Home » Ramadan » Ramadan Reflection #4: How Do We Deal With a Mistake?

Ramadan Reflection #4: How Do We Deal With a Mistake?

In the battle of Uhud, the Prophet sal Allahu ‘alayhi wa sallam had given direct orders to a group of sahabah to stand at a certain post and not to leave until he specifically told them. During the battle, most of this group ended up abandoning this post. It resulted in a huge loss of lives because it gave a strategic opening to the other side. Although we could go into more detail about this, I just want to focus on one topic.

This verse was revealed after the battle and has many, many lessons in it: ‘It was only due to the mercy from Allah , [O Muhammad], you were lenient with them. And if you had been rude [in speech] and harsh in heart, they would have disbanded from about you. So pardon them and ask forgiveness for them and consult them in different matters. And when you have decided, then rely upon Allah. Indeed, Allah loves those who rely [upon Him].’ [3:159]

Despite the severity of the situation, the Prophet was extremely kind and benevolent. The softness and kindness, however, were not a sign of weakness. He wasn’t forgiving them because he had no other choice. He forgave them despite the fact he could have held them accountable. It was due to the mercy of Allah.

Think about this for a minute. People *died* as a result of the crucial mistake of these individuals. How did the Prophet react? Most of us rage against others for a simple mistake, let alone the death of a friend or family member. Just like silk is soft, that’s how gentle, kind, and easygoing the Prophet was. He was not harsh in his speech, words, tones, or language. He was not hard-hearted, rough, or abrasive in any way. He was the polar opposite of how most people would react.

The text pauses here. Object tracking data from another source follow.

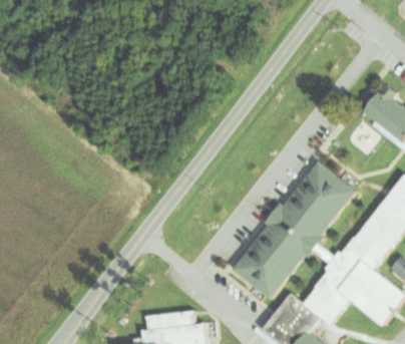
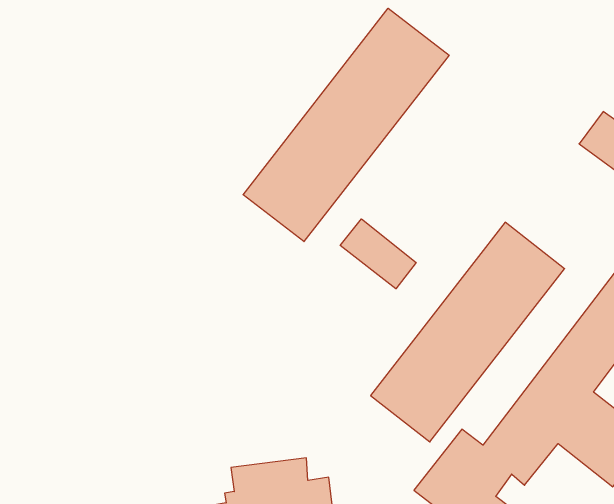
building: none -> [243,8,449,242]
building: none -> [340,219,416,289]

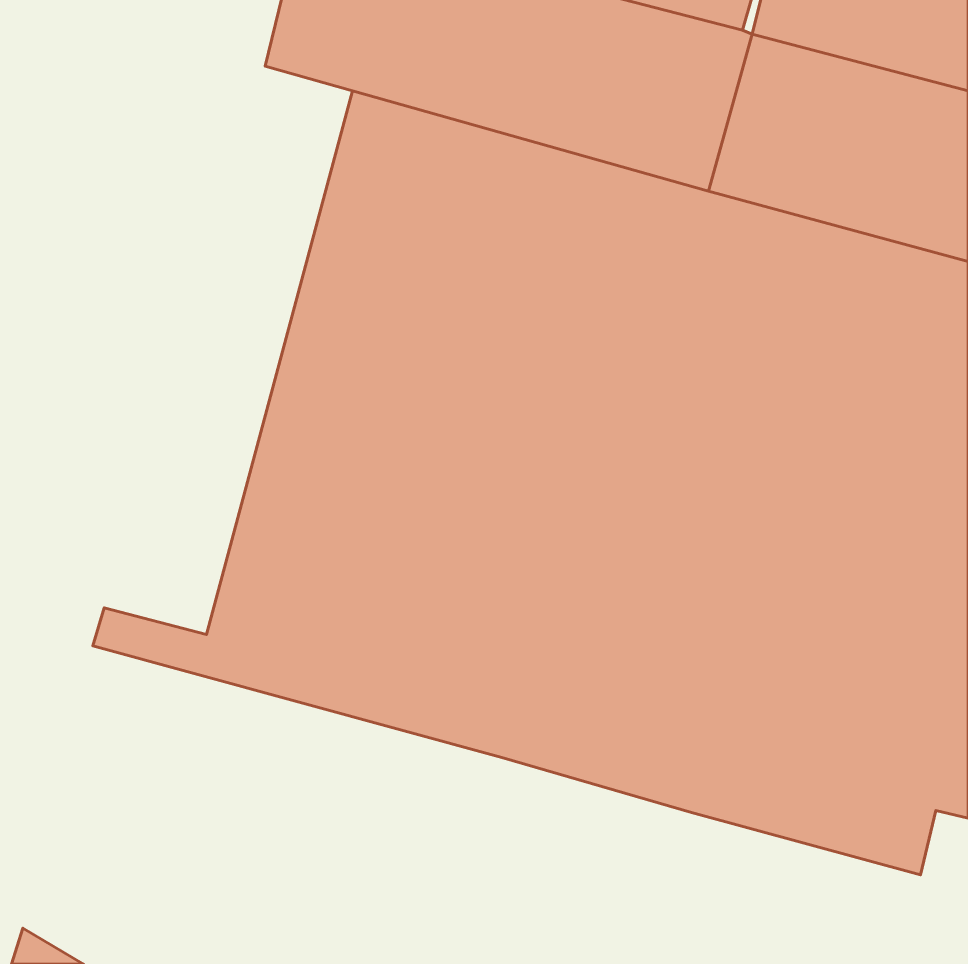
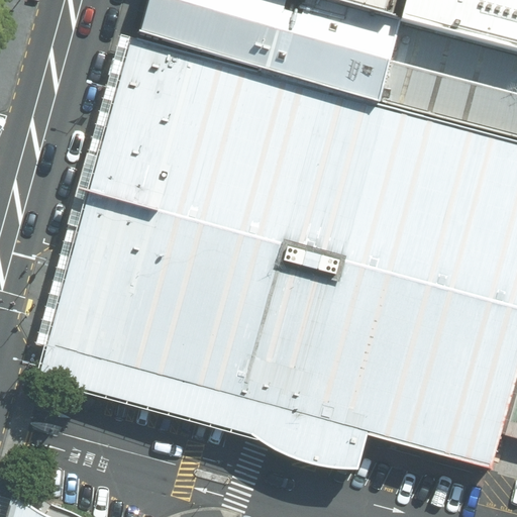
building: none -> [56,33,188,338]
building: none -> [42,344,369,468]

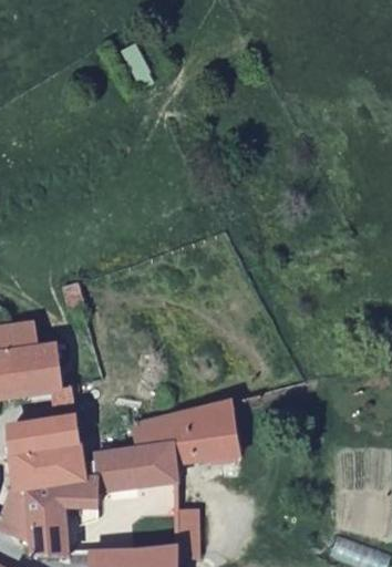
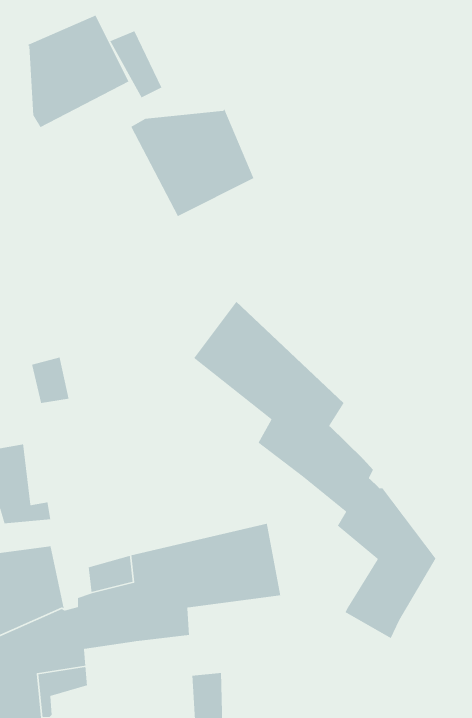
building: none -> [26,15,130,128]
building: none -> [130,107,254,217]
building: none -> [193,301,436,639]

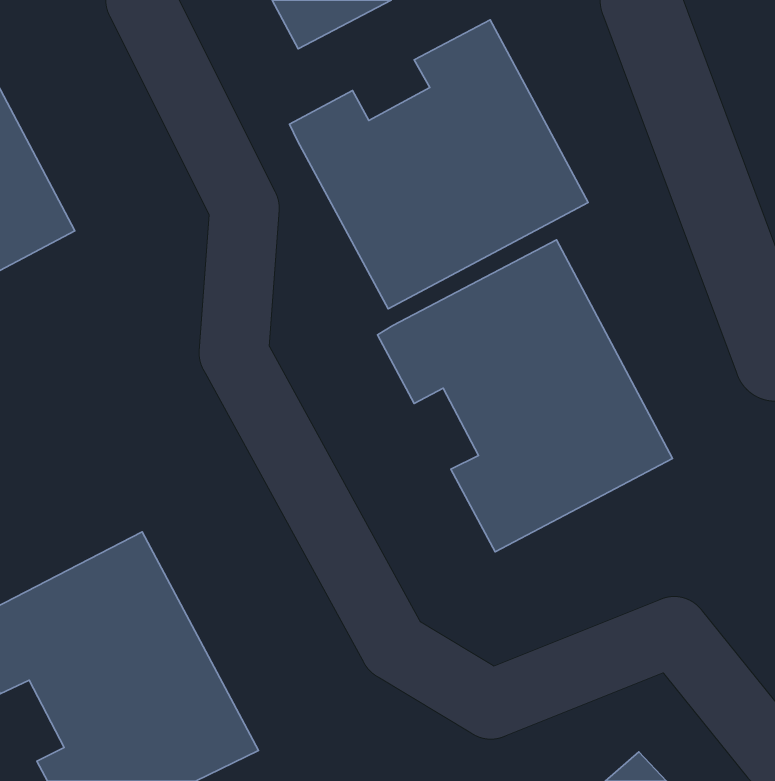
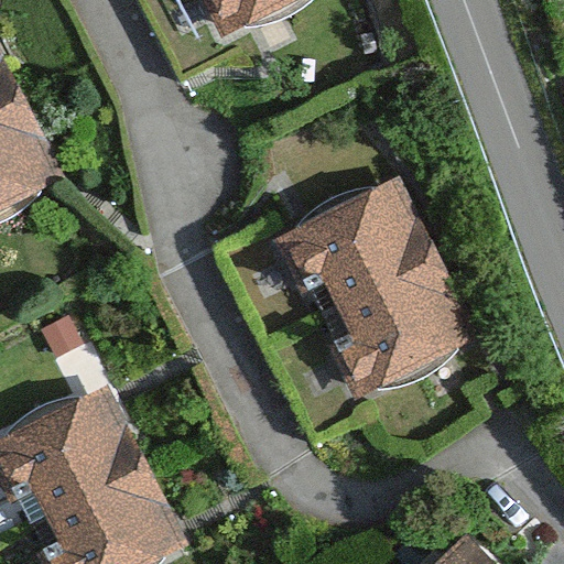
building: [290,20,588,309] -> none

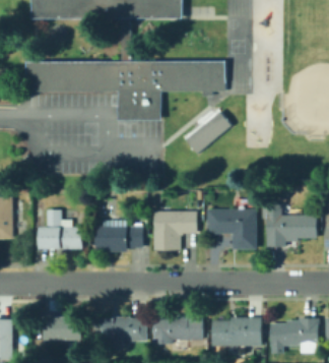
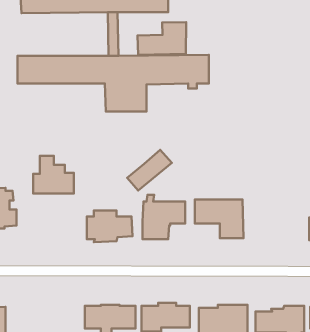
building: none -> [138,22,186,55]
building: [183,110,228,152] -> [127,150,172,191]
building: [266,203,317,246] -> none
building: [40,209,81,248] -> [33,156,74,194]
building: [45,315,82,340] -> none

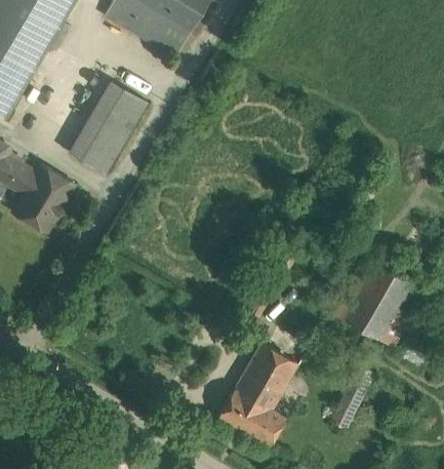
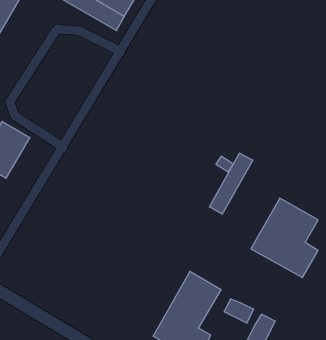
building: [69,80,147,173] -> none
building: none -> [209,153,253,214]
building: none -> [224,299,254,323]

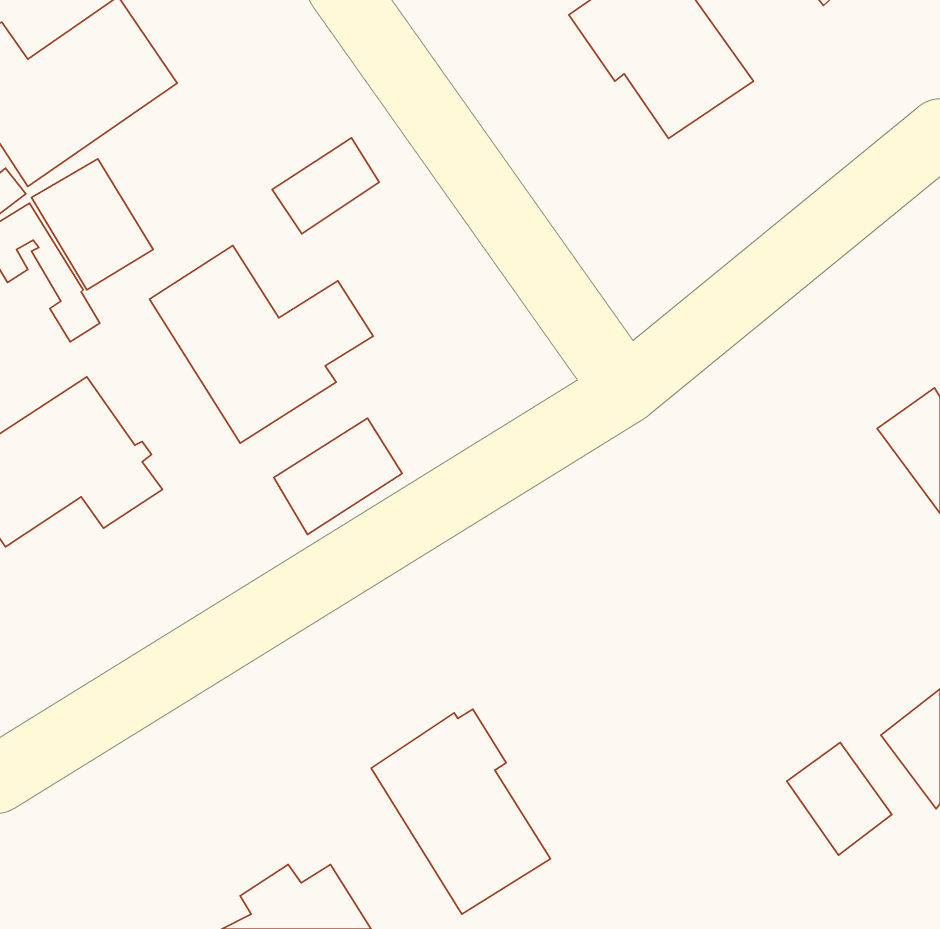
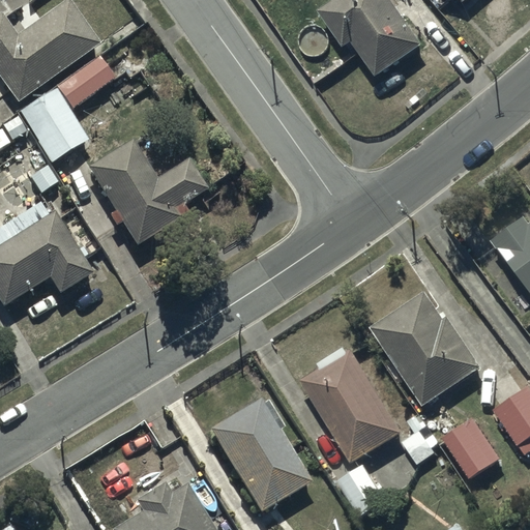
building: [272,138,379,234] -> [53,55,113,109]
building: [274,418,402,535] -> none
building: none -> [370,290,481,407]
building: none -> [300,347,402,516]

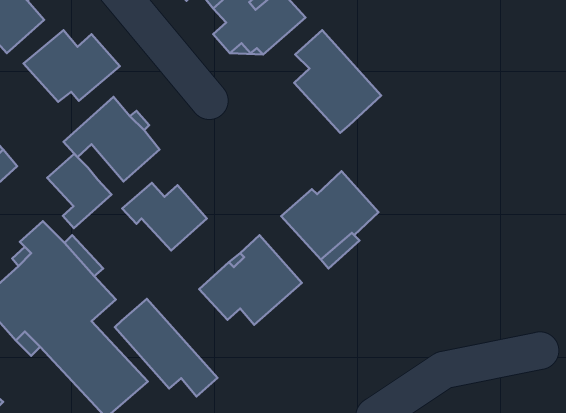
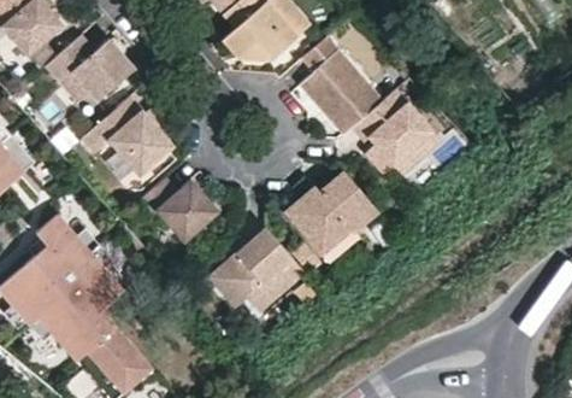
building: none -> [348,83,443,175]
building: [47,154,111,228] -> none
building: [115,299,217,397] -> none

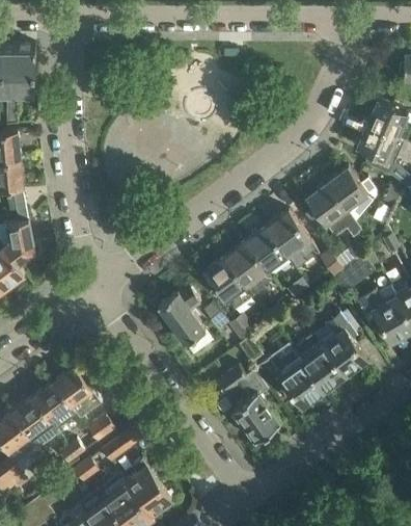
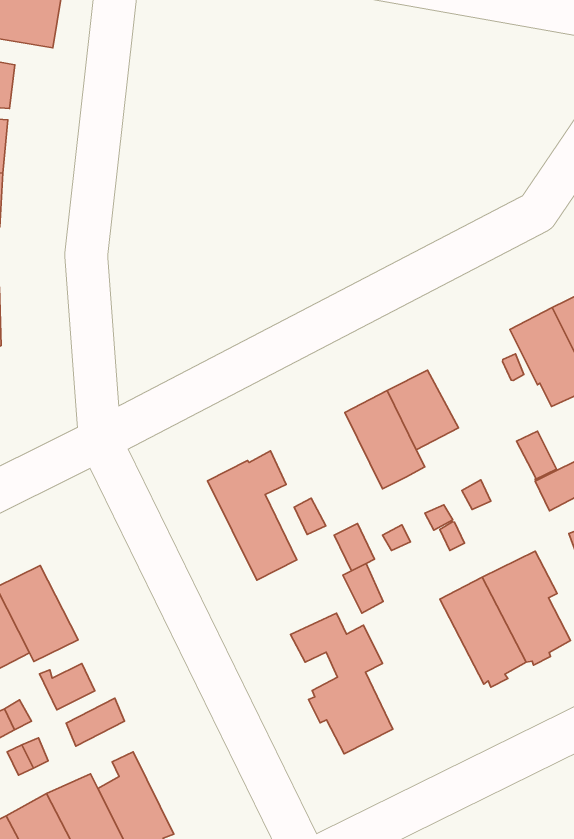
building: [265,213,318,264] -> none
building: [203,260,253,313] -> none
building: [257,346,323,409] -> none

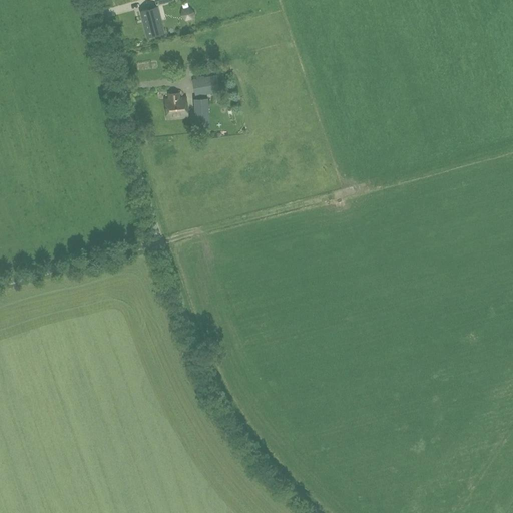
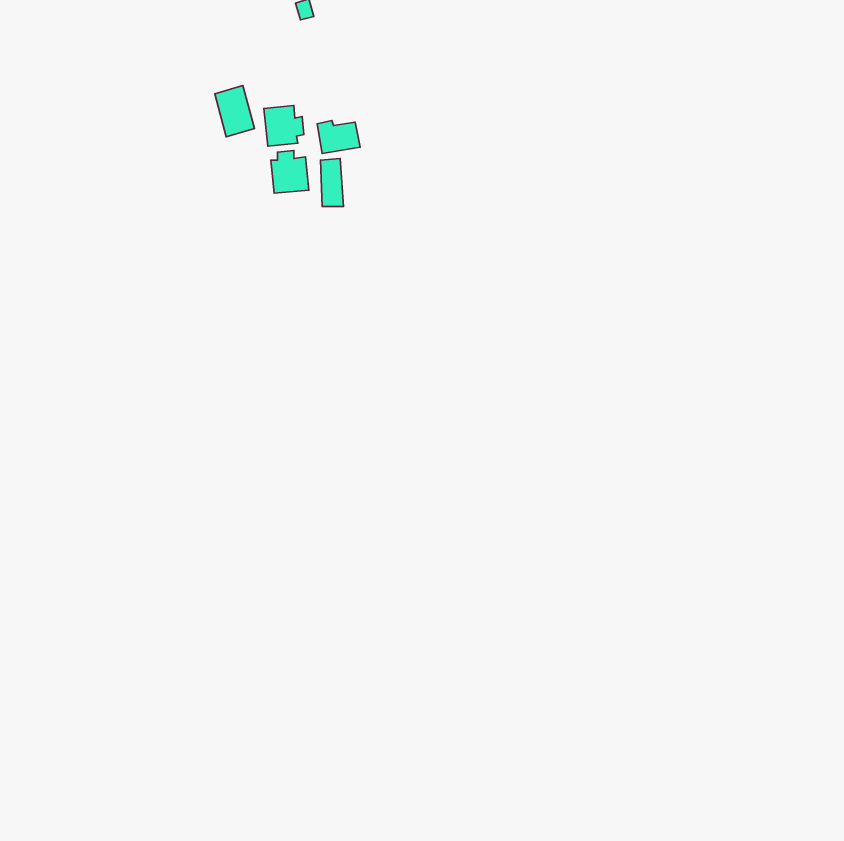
building: [139,4,163,35] -> [215,86,254,137]
building: none -> [264,105,304,146]

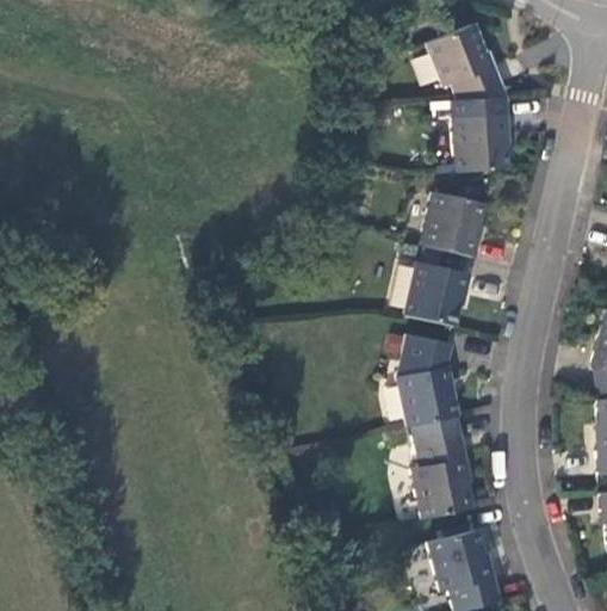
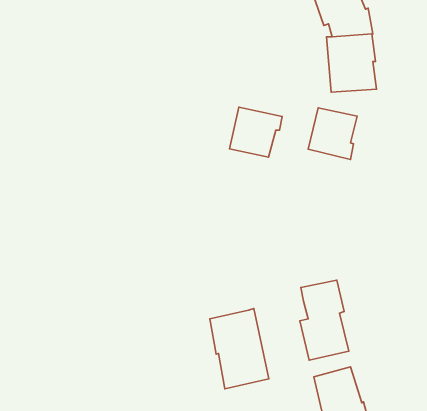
building: [404,263,472,327] -> [230,107,282,157]
building: [398,334,458,426] -> none
building: none -> [210,309,269,389]

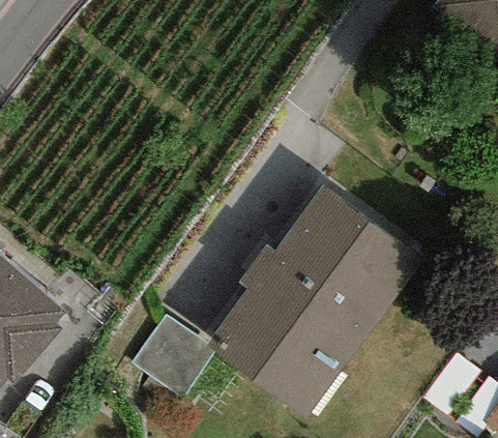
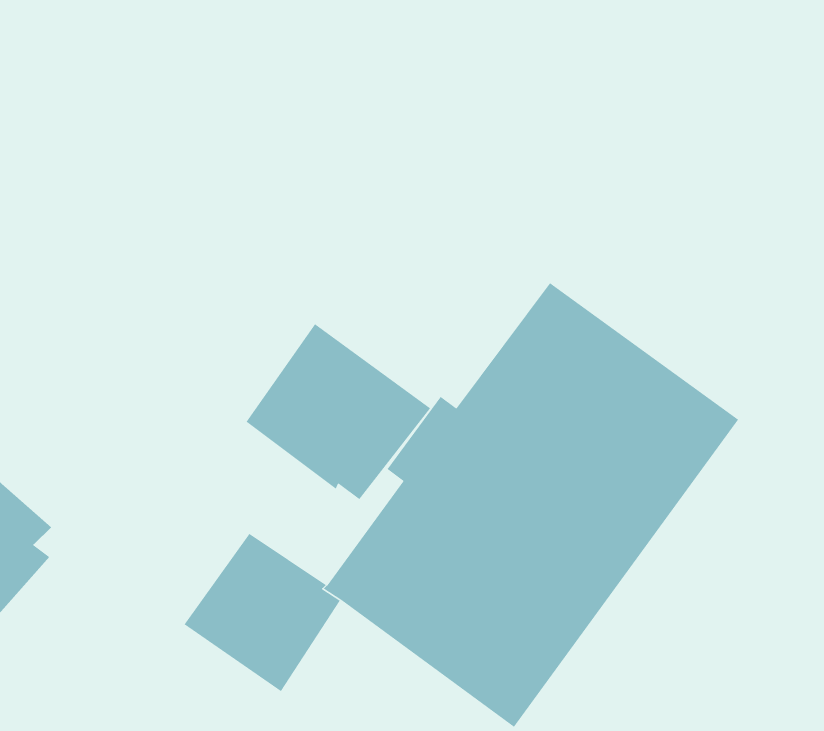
building: none -> [246,323,431,500]

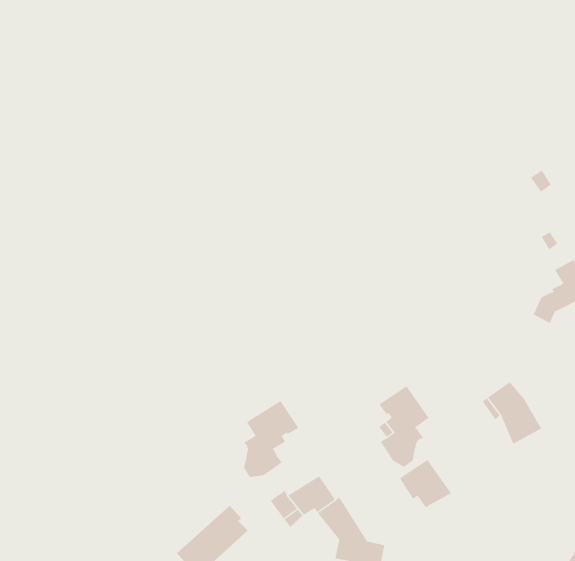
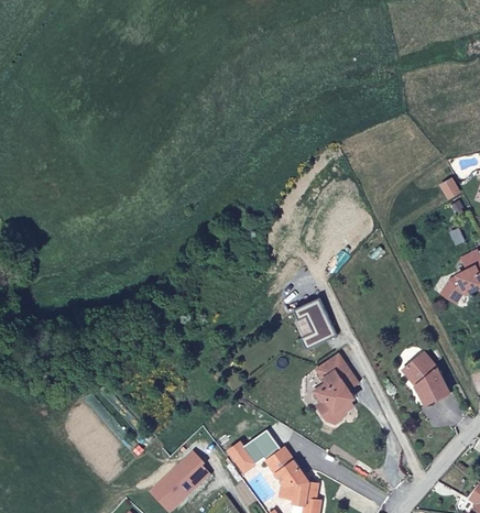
building: none -> [292,296,336,348]
building: [243,400,299,478] -> none
building: [399,459,452,508] -> none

If you are rough with someone, you end up severing the relationship in a way cannot be repaired. It is said in Arabic poetry: ‘The wounds that are inflicted by the teeth heal. The wounds that is inflicted by the tongue never heal.’ Words do hurt (despite our insistence otherwise) and are extremely difficult to take back and heal from. This is a lesson to watch what we say and how we say it before we do something we will regret.

When you are in a position in which you realize you have done a mistake, you are extremely vulnerable and worried about your fate, your relationship with that person. If that person was harsh, you would lose any love and affection you may have had in your relationship to begin with. It would create many awkward moments in the future if you still go about the same circles. You need softness in this scenario. This incident shows us how critical compassion is as a tool to rehabilitate someone. Be kind. Despite what is done, what has been done, what may have been done, be kind and be kind again. It takes more strength to be kind and gracious in a moment when your emotions and anger may get the best of you.

Another interesting point in this verse is the fact that both harsh in tone AND harsh in heart are mentioned. Why both? Because both are reprehensible. Saying there is ‘nothing in my heart’ but acting harshly is not a valid excuse in any way. Not (supposedly) harbouring animosity does not excuse you from speaking harshly to people. People don’t know what is in your heart. They judge you by your actions, your mannerisms, your words. And what is in your heart will manage to manifest itself through your actions.

This verse gives us a step by step process to deal with difficult scenarios in a group of people. We tend to be surrounded by people in many different settings. Mistakes will be made. People will be offended. We need to learn how to deal with it in the best of manners. This verse gives us a concise process: A) Let it go. Don’t hold them accountable. B) Forgive them and ask Allah swt to forgive them. This helps remove ill feeling in heart, especially when you do it on your own in private without this person every knowing. C) Consult with them in future affairs. Include them in your life. The person may still be nervous that you’re mad at them. Show them otherwise. Run ideas by them. Get their opinion. Continue to foster that relationship.

The main lesson this verse teaches us how to behave in any position of authority. We go through major and minor positions of authority every day in our lives. This shows us how to take our responsibility seriously. The scenario in this verse led to the DEATH of dozens of Muslims, and dozens more were INJURED. How would you or I deal with it? How did the Rasool deal with it? He was soft, gentle. He didn’t punish them. He asked for forgiveness. He continues to include them in consultation later on. This is how a community, a solid unit is built and maintained.

We will always have to deal with people – in Ramadan and afterwards. Because we are human, mistakes will be made. Some will be minor and others may be severe. The test, again, lies in how it is dealt with. Acting harshly may get the point across that a mistake was made. But the repercussions of such words and actions may in fact be more detrimental than the initial mistake itself. Think of the bigger picture, of the greater good, of the community as a whole. Think of the example of the Rasool, who despite having every reason to be angry and the ability to punish, chose to forgive. In this month of forgiveness, in a time and age when we feel we are being wronged left, right, and centre, I pray that we are able to truly learn from and apply the beautiful, soft-hearted example of our Nabi. There is more khayr in forgiveness than we will ever know.